EXTRACTED DATA ->
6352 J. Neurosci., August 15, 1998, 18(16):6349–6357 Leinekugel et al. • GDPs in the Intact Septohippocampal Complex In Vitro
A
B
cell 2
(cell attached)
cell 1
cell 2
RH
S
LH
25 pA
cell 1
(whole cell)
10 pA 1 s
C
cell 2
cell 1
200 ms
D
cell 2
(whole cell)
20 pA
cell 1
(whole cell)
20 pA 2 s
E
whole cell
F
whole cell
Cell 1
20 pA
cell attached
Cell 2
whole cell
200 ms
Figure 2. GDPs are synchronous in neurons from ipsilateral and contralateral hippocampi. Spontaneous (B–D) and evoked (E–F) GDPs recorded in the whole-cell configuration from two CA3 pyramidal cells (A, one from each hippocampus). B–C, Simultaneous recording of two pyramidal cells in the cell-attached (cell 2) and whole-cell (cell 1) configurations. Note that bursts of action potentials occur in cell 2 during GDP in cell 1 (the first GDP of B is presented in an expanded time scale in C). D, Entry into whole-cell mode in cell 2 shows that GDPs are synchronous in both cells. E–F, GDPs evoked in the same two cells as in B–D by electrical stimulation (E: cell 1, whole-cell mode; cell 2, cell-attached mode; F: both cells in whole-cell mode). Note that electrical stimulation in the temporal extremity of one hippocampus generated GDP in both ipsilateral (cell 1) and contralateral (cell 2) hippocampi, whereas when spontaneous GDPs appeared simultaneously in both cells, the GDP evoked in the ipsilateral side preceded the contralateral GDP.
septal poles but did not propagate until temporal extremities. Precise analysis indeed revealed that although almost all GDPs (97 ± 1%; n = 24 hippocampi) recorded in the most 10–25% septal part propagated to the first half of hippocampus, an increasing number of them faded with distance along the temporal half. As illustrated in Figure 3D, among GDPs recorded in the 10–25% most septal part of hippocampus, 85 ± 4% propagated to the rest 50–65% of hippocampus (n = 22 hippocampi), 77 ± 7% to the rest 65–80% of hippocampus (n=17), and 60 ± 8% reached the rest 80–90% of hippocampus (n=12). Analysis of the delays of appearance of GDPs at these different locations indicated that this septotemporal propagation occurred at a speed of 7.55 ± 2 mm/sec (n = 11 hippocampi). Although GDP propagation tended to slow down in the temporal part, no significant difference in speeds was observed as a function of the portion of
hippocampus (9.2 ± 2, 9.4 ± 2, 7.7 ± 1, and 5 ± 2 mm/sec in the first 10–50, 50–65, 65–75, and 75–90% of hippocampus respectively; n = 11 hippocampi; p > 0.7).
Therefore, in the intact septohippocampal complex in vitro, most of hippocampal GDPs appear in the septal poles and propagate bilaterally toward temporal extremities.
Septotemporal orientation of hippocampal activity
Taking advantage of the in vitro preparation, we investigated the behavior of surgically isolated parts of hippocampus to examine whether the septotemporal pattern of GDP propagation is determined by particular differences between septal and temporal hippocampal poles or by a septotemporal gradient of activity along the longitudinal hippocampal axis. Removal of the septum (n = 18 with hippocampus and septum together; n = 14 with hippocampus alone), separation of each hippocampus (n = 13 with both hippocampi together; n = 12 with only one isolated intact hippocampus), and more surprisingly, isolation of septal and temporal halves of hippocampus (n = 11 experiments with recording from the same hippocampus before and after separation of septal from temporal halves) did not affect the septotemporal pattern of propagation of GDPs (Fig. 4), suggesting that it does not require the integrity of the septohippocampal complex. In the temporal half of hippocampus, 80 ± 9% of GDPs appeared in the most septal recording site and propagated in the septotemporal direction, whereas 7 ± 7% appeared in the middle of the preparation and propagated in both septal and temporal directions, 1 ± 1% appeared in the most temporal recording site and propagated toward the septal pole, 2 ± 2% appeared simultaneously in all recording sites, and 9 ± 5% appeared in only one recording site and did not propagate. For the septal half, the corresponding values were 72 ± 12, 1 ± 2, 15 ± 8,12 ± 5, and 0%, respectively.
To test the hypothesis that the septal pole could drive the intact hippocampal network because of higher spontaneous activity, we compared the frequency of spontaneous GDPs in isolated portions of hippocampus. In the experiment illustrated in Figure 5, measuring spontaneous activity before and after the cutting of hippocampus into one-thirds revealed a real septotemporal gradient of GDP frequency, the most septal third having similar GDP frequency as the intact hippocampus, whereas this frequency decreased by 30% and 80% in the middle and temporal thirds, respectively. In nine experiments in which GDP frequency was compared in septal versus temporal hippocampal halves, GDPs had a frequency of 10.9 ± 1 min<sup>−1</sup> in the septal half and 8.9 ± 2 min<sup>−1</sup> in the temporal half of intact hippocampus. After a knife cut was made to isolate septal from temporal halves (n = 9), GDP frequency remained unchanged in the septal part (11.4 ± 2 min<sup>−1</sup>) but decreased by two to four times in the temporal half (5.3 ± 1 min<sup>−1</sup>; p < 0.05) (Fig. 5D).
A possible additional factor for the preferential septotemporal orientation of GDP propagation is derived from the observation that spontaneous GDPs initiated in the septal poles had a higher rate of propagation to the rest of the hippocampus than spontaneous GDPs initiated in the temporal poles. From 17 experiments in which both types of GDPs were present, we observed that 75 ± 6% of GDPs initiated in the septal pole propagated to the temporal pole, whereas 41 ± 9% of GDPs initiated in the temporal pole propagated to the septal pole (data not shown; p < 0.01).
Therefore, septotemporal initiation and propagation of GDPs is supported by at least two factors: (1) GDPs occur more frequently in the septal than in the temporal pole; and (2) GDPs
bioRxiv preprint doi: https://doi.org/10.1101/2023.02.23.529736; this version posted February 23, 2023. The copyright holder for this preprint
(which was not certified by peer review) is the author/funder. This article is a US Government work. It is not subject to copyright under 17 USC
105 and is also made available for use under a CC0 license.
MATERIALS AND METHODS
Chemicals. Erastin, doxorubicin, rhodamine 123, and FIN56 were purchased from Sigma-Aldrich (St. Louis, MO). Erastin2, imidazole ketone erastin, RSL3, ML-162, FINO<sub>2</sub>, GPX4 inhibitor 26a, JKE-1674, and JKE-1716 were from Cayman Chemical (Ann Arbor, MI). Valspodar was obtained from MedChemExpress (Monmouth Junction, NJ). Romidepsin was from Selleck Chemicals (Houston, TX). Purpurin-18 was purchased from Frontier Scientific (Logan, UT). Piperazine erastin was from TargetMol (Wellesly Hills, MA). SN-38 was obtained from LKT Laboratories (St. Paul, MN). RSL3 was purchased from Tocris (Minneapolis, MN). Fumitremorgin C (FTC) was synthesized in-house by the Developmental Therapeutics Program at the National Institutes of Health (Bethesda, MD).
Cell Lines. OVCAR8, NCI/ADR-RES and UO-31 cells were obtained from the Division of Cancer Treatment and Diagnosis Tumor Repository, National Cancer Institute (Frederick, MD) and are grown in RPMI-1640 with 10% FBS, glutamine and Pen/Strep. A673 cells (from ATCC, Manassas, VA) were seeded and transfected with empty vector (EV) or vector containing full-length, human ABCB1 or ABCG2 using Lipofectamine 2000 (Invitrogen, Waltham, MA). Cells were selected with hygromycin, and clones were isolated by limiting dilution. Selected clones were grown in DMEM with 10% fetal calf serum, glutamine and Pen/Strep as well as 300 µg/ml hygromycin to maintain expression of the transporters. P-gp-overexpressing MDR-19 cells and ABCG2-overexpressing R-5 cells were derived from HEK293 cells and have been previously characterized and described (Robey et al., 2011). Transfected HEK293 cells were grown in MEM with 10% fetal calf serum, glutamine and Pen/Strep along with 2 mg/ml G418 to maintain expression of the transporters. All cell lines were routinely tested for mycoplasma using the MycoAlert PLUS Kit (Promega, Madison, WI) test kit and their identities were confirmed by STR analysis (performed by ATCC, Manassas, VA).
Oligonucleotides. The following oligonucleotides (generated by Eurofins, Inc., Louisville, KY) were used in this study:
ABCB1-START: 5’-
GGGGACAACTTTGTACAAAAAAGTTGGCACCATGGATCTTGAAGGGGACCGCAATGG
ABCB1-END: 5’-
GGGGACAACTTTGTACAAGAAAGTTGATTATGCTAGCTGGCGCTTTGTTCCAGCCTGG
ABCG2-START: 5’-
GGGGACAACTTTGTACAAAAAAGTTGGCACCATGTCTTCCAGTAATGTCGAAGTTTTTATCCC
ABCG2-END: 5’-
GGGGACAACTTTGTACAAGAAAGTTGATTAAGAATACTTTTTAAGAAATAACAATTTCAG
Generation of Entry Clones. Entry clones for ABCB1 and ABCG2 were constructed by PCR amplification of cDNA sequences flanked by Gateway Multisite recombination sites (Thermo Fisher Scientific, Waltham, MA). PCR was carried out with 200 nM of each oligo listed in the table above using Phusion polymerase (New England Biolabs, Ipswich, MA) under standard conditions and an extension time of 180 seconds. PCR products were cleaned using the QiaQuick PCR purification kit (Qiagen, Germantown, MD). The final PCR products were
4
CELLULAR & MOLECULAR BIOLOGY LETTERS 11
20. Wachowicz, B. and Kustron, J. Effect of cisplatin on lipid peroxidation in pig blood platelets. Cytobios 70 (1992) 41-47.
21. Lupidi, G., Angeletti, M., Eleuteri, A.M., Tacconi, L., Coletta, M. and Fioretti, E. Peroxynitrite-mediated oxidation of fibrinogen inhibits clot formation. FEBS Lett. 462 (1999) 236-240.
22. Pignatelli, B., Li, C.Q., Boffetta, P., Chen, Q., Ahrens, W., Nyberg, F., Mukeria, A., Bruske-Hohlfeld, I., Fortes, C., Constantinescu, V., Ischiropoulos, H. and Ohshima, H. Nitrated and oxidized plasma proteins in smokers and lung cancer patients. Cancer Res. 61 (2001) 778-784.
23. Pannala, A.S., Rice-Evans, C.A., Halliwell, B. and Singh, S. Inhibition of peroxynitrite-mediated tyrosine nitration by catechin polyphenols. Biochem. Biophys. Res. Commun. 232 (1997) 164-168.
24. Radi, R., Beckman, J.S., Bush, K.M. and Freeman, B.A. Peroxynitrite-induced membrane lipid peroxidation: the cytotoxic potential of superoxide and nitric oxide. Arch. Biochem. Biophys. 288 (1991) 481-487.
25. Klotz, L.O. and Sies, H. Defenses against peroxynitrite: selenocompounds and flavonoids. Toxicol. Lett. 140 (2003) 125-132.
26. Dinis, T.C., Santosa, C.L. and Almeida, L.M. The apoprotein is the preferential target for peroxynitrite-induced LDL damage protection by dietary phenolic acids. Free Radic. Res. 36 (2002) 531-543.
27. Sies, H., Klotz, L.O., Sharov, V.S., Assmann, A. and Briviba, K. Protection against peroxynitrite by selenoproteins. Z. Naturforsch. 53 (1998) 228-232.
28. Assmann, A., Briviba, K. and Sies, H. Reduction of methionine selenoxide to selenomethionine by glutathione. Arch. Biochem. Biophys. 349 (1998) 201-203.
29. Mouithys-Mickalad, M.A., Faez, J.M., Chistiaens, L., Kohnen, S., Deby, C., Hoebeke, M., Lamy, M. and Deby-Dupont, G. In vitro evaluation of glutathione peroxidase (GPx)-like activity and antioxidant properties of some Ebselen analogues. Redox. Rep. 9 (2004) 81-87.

ACTIVITY ->
Copy each line from the data that features the string "Sies".

REPLY ->
25. Klotz, L.O. and Sies, H. Defenses against peroxynitrite: selenocompounds and flavonoids. Toxicol. Lett. 140 (2003) 125-132.
27. Sies, H., Klotz, L.O., Sharov, V.S., Assmann, A. and Briviba, K. Protection against peroxynitrite by selenoproteins. Z. Naturforsch. 53 (1998) 228-232.
28. Assmann, A., Briviba, K. and Sies, H. Reduction of methionine selenoxide to selenomethionine by glutathione. Arch. Biochem. Biophys. 349 (1998) 201-203.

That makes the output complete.